## Information supplied
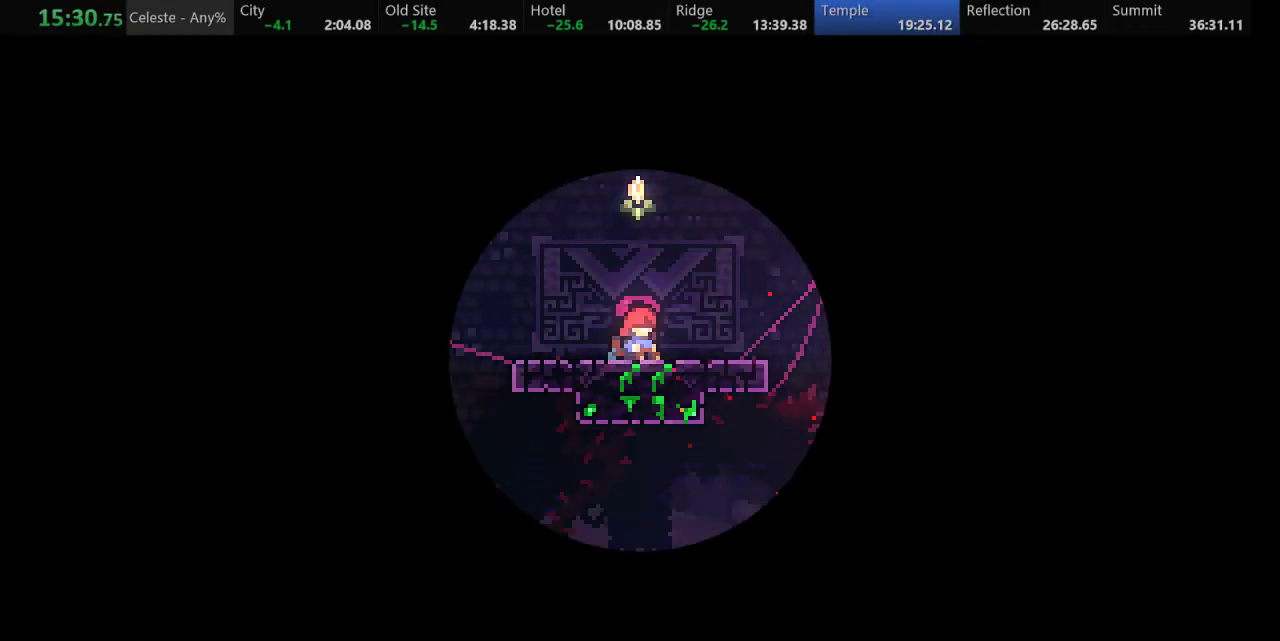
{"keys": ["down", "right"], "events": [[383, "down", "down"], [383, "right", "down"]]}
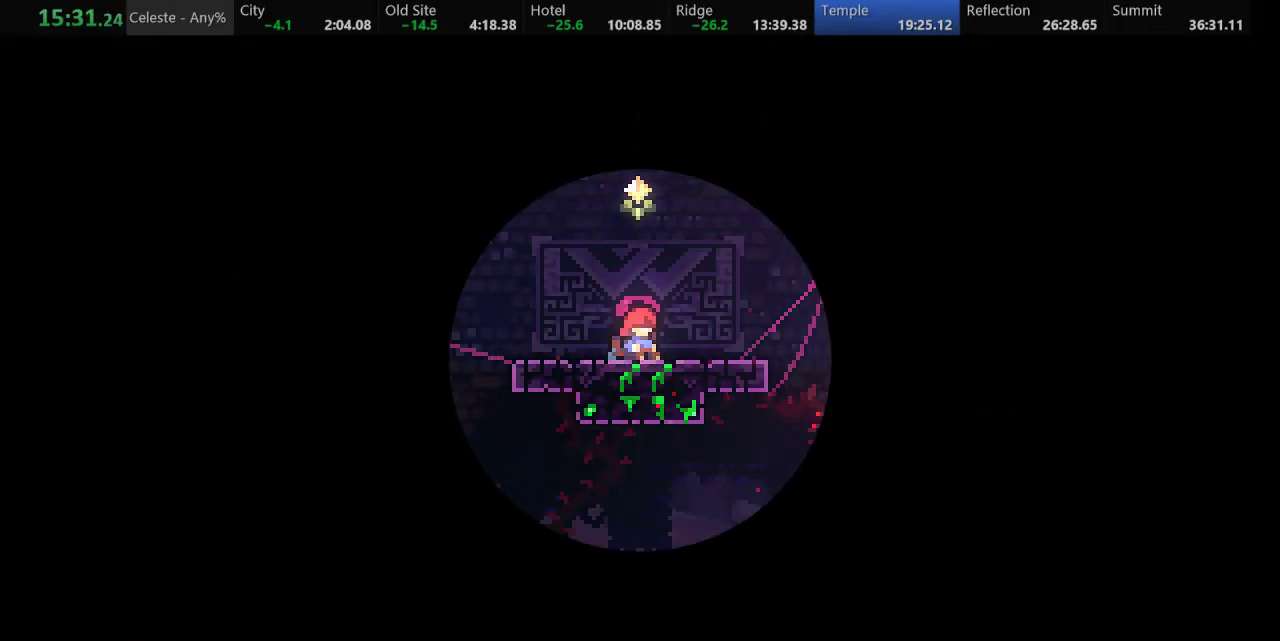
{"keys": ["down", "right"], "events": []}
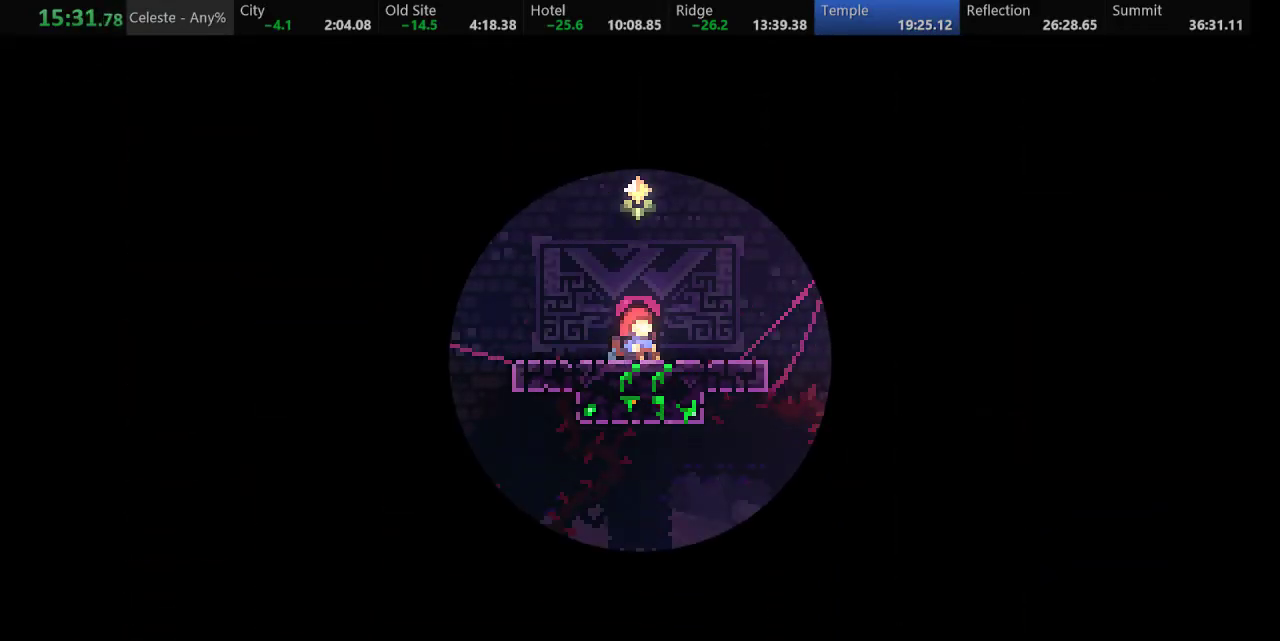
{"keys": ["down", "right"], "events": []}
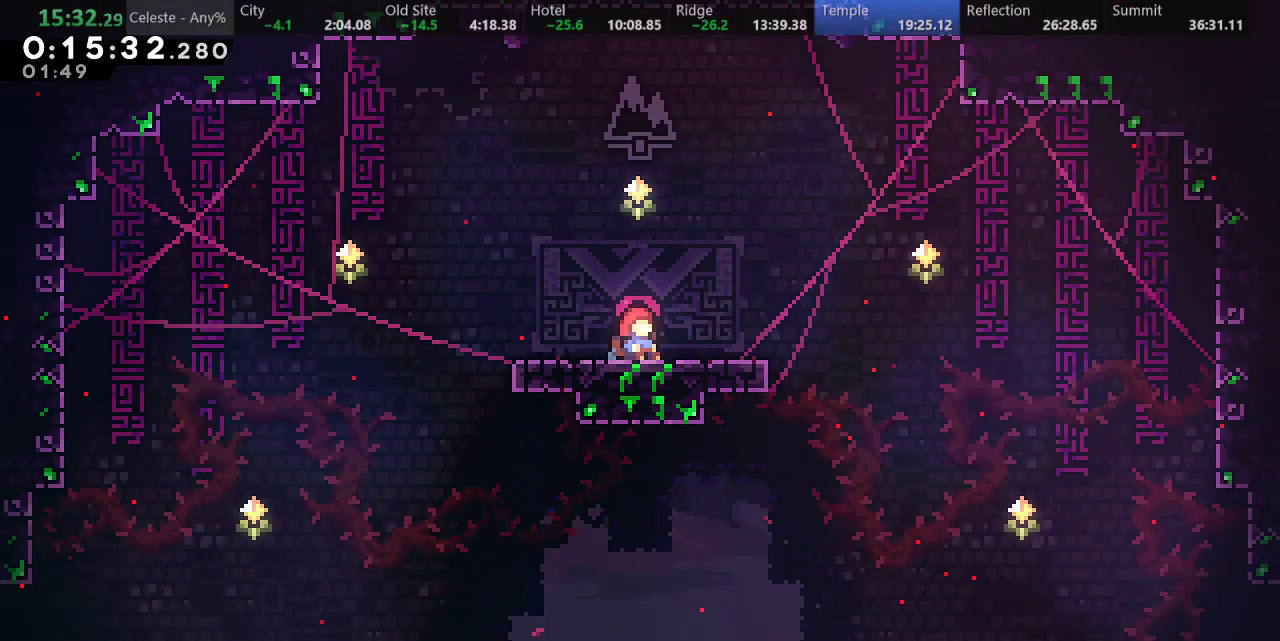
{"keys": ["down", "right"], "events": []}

## Exercise details
Exactly as written, return every line of the listing, but not the pictures.

## Your response
{"keys": ["down", "right"], "events": [[383, "down", "down"], [383, "right", "down"]]}
{"keys": ["down", "right"], "events": []}
{"keys": ["down", "right"], "events": []}
{"keys": ["down", "right"], "events": []}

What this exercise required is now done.